A focused scan can quickly assess whether the left ventricle is contracting well. Is there a haemodynamically significant PDA? What does the right ventricle look like? Is it dilated, suggesting pulmonary hypertension? What’s the IVC doing? Is it plump (suggesting volume overload) or collapsing (suggesting hypovolaemia)? How are the systemic and pulmonary flows relating to each other?
These answers directly guide management. Low cardiac output with good contractility but a collapsing IVC? That baby might need volume. Low output with poor contractility? That’s an inotrope scenario. High output with a massive PDA? Time for targeted PDA management.
Pros:
- Provides direct visualisation of cardiac function and structure
- Can identify specific causes of haemodynamic compromise
- Guides precise, targeted interventions
- Repeatable for monitoring treatment response
Cons:
- Requires significant training and skill
- Time-consuming (though focused protocols help)
- Not continuous, gives snapshots rather than real-time trending
- Variability between different practitioner capabilities and interpretation
You grab the portable echo machine for Baby J. His left ventricle shows mildly reduced function with a shortening fraction of 22% (normal >28%). His IVC is small and collapsing more than 50% with respiratory variation, suggesting he’s relatively hypovolaemic despite the urine output. There’s no significant PDA, and his right ventricle looks reasonable.
The picture is complete: he’s hypovolaemic with borderline cardiac function, compensating with vasoconstriction to maintain blood pressure at the cost of tissue perfusion.
Pulling It All Together: The Multimodal Monitoring Revolution
Baby J’s story illustrates why multimodal monitoring matters. Blood pressure alone told us he was “fine.” Every other signal told us he wasn’t.
The NIRS showed us his brain was struggling to extract enough oxygen. The electrical cardiometry revealed his cardiac output was inadequate and his systemic vascular resistance was sky-high. The functional echo showed us why: relative hypovolaemia with compromised ventricular function. Each tool added a piece of the puzzle that blood pressure couldn’t provide.
Here’s a practical framework: In a haemodynamically unstable neonate, blood pressure should be just one data point in a constellation of monitoring. If BP is acceptable but NIRS is low, cardiac output is dropping, and echo shows poor filling, you’ve got a problem, regardless of that blood pressure number.

## RECORDS
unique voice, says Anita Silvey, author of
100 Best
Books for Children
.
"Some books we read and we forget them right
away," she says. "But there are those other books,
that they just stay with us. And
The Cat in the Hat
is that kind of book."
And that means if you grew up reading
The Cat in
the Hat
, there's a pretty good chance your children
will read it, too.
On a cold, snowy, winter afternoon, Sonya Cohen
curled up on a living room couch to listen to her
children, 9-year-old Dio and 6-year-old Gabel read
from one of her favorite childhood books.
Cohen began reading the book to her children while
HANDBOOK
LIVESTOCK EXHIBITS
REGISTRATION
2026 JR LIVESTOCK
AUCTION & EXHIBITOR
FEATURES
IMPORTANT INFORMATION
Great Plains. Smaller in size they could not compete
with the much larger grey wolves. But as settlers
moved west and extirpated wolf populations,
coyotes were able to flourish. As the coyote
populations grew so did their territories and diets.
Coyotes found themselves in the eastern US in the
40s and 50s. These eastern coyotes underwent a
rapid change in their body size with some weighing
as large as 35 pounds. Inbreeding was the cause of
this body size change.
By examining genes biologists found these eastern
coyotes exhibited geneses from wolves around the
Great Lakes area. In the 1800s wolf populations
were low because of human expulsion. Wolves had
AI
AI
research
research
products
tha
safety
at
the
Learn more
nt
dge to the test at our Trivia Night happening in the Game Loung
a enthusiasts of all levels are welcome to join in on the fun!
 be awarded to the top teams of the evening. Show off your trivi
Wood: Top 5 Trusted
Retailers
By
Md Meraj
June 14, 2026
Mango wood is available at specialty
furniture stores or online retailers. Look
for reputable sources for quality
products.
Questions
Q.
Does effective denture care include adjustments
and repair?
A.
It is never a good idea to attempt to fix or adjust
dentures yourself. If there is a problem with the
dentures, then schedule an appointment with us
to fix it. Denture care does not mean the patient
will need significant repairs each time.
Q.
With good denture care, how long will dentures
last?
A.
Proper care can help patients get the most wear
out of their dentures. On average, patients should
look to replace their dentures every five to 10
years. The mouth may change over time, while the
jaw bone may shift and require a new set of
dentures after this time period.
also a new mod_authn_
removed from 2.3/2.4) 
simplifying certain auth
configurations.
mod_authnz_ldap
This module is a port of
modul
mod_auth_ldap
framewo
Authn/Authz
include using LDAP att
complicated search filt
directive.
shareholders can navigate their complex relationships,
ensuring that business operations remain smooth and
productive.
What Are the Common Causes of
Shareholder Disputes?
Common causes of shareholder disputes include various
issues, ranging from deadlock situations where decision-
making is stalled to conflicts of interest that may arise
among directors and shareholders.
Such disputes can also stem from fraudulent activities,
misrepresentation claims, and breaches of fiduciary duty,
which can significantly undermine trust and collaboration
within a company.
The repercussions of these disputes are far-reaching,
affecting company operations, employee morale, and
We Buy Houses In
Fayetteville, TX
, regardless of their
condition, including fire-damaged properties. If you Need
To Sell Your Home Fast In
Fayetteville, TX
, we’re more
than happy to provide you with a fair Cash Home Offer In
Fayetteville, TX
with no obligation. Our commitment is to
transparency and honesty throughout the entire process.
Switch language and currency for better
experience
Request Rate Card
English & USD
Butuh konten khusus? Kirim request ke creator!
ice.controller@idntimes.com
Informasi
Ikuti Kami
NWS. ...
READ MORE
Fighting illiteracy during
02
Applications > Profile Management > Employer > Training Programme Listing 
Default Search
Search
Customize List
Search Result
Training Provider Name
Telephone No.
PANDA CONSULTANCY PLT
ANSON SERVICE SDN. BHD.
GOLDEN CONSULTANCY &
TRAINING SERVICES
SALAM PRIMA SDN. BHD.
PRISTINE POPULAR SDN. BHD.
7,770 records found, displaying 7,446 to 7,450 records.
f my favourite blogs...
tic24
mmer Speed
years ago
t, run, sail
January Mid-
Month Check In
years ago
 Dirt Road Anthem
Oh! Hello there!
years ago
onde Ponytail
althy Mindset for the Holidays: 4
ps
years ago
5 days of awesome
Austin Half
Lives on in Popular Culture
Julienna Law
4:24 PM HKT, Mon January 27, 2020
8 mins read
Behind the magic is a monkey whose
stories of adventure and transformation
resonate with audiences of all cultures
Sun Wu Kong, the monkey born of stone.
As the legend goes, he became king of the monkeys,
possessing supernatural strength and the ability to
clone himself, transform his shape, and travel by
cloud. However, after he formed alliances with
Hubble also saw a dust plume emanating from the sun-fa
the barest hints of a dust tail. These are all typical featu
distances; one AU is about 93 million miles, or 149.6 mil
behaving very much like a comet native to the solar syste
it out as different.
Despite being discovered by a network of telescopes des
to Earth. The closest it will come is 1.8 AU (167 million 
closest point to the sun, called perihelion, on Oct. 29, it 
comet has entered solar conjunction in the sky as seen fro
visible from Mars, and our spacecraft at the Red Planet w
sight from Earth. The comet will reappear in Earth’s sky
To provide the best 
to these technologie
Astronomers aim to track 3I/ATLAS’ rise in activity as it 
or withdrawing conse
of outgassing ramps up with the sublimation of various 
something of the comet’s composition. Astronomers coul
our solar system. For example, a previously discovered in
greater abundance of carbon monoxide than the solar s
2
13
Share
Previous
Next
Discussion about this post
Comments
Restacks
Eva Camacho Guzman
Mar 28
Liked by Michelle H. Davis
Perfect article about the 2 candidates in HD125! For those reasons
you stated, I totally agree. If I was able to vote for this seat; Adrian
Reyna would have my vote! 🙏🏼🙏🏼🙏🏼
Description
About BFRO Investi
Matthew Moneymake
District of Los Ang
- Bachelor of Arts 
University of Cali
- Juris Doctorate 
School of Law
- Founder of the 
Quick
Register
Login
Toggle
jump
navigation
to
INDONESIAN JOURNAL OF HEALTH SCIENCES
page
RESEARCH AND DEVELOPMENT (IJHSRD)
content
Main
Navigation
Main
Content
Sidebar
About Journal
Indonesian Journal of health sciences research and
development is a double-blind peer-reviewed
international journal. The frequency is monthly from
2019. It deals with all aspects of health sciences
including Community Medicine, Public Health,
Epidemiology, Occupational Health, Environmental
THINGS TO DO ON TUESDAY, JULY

## WORK ITEM A
Translate this sentence from the extract on neonatal monitoring into Spanish: "The NIRS showed us his brain was struggling to extract enough oxygen."
## WORK ITEM B
Pick up the extract on neonatal monitoring after its last sentence and continue it.
The material is not required for this work.

## OUTPUT A
La NIRS nos mostró que su cerebro tenía dificultades para extraer suficiente oxígeno.

## OUTPUT B
For Baby J, management changed dramatically. Instead of being reassured by his “normal” blood pressure or perhaps blindly starting inotropes, the team gave a careful volume bolus of 10 mL/kg and started low-dose dobutamine to support contractility.
Within an hour, his cerebral NIRS climbed to 62%, cardiac output improved to 200 then 240 mL/kg/min, SVR normalised, and his lactate started trending down. His peripheries warmed up, urine output picked up, and although the blood pressure number barely changed, everything else improved.
This is precision neonatal haemodynamic care. Not treating numbers, but treating babies by understanding their underlying physiology.
Bottom Line
Stop worrying exclusively about blood pressure. It’s one piece of a complex physiological story, and in the NICU, it’s often misleading.
NIRS gives you real-time tissue perfusion data that can detect problems before systemic signs appear. Watch trends, not just numbers.
Electrical cardiometry bridges the gap between pressure and flow, helping you understand whether you’re dealing with a pump problem or a pipes problem.
Functional echocardiography answers the “why,” guiding targeted treatment rather than blind escalation of support.
Multimodal monitoring is the future of NICU haemodynamics. Each tool compensates for the blind spots of the others.
Train your team. These technologies are only as good as the people interpreting them. Invest in education and standardised protocols.
Trust your clinical instinct. When a baby looks poor despite “normal” numbers, you’re probably right. Use these tools to prove it.
Individualise care. The 26-weeker with a MAP of 26 might be beautifully perfused or critically compromised; the number alone can’t tell you which.